One problem that frequently arises is a practice informally known as “churning.” The MOU gives the administration considerable autonomy over the hiring or non-rehiring of Lecturers (Non-Senate Faculty or NSF) who do not have Continuing Appointments. On the other hand, Article 7a.C.1. specifies that “the University will not engage in activities or establish practices and/or programs that preclude pre-six year NSF access to Continuing Appointments.”

As Hamlet would say, there’s the rub. Every year we hear from Lecturers who have taught effectively for ten to fifteen quarters, only to be told by their departments that their services are no longer wanted. It is not unusual for the NSF to be told that the decision is not based on personal or professional criteria; the department just wants to avoid the needs assessment and sixth-year review that might lead to the long-term commitment of a Continuing Appointment. That avoidance is the proscribed “churning.”
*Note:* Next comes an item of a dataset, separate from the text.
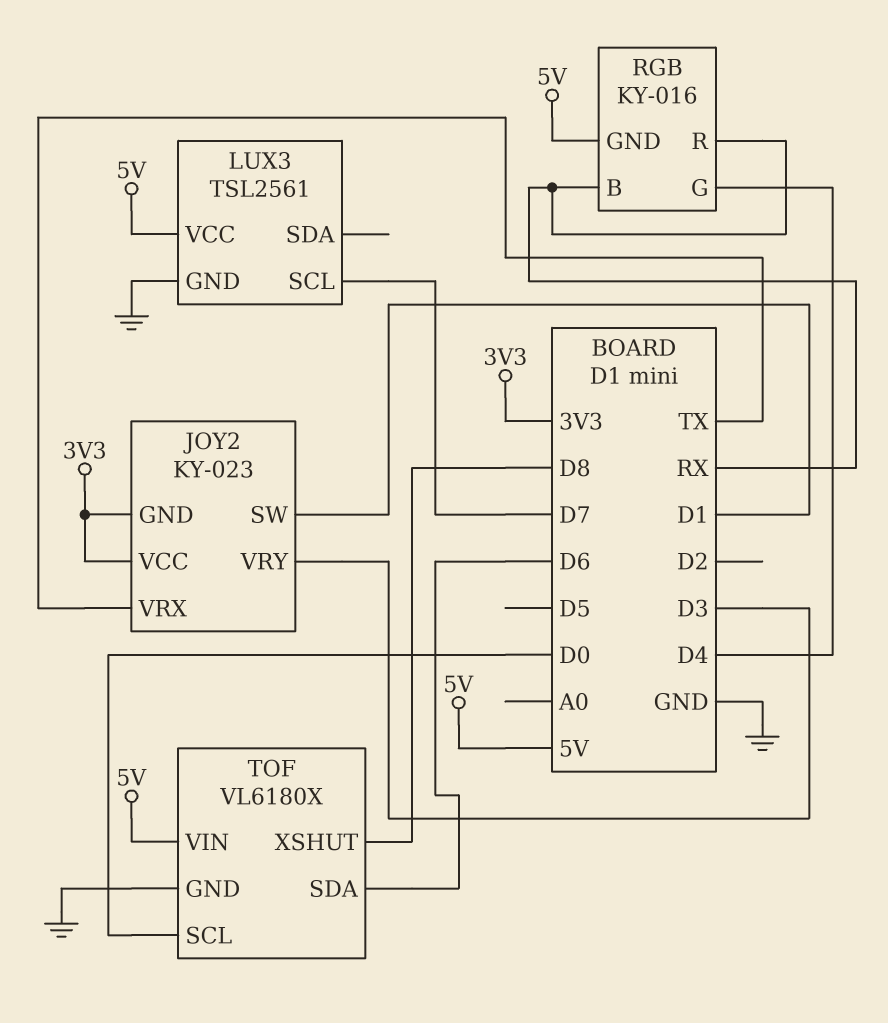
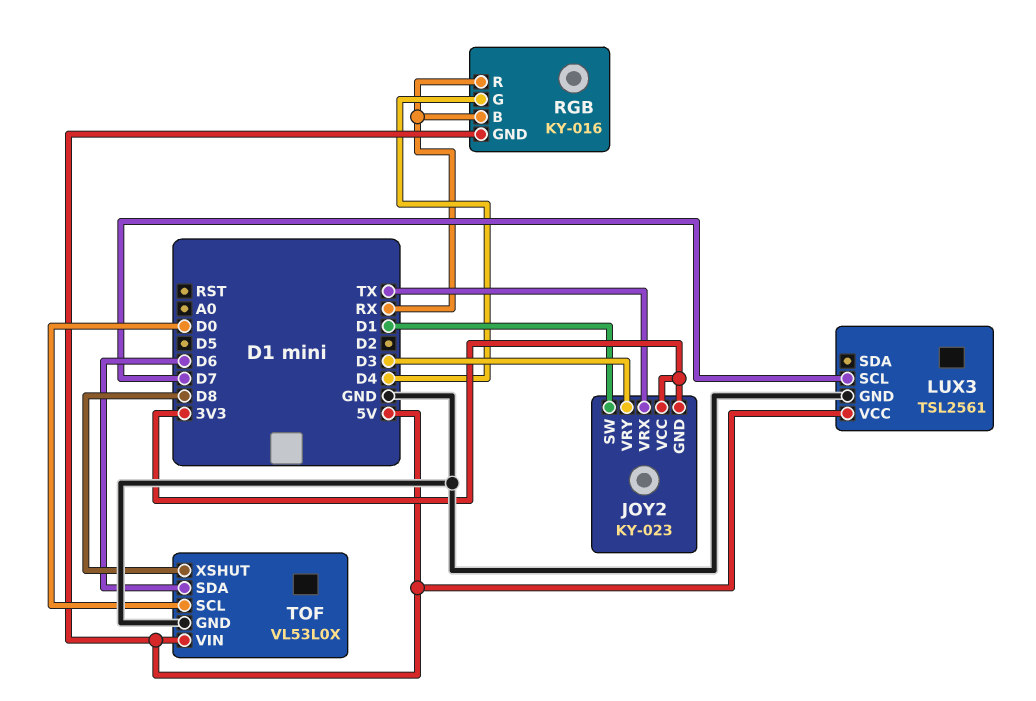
TOF: VL6180X -> VL53L0X

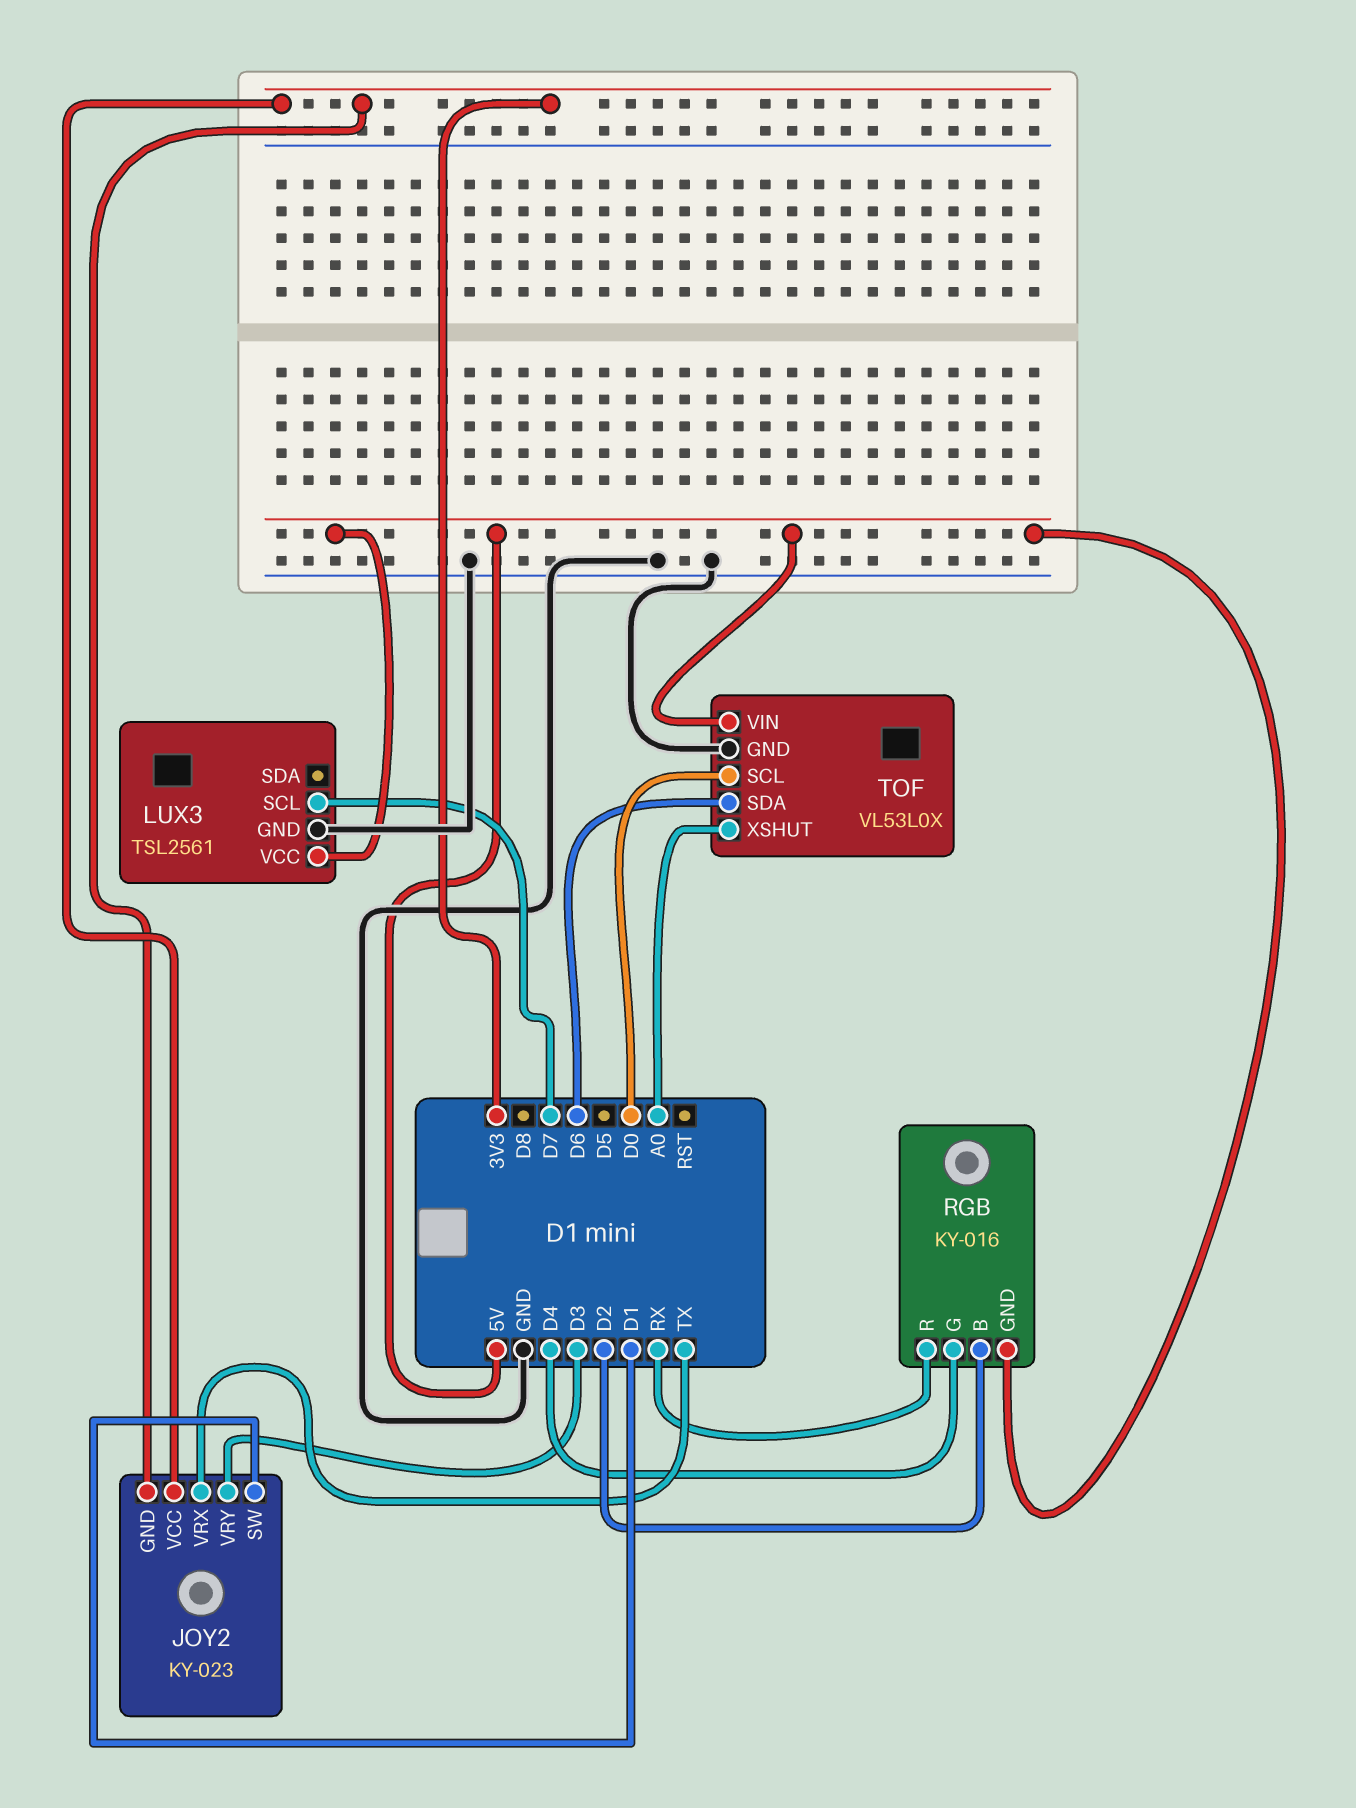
RGB pin B: RX -> D2
TOF pin XSHUT: D8 -> A0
The challenge is proving it. It is not likely that administrators will explicitly cite avoidance in writing. It is up to the Lecturer to make detailed notes of such conversations and save any relevant emails. The Union is always looking for patterns that might indicate the establishment of “practices and/or programs” designed to avoid Continuing Appointments. We are currently making specific Requests for Information from the University in search of such trends, but if you suspect that your department or program regularly lets Lecturers go before they can approach a six-year review—and especially if you are being let go on this basis—we would like to know.

Significantly, the MOU (7a.C.4a) does require that the decision to rehire or not actually be based on an assessment, and that the NSF be notified of assessment criteria and be permitted input. Thus, if you want to keep your position, and you have evidence of effective teaching and professional development, be pro-active. Never take your employment for granted: make sure you re-apply every year, and be certain to collect a paper trail that demonstrates your value.

Above all, don’t be afraid to stand on the rights granted you by the MOU. Remember, you do not have to face problems alone. You can always get in touch with your Union representatives with any questions or concerns. We are here to guard your back and to guarantee that the MOU is enforced.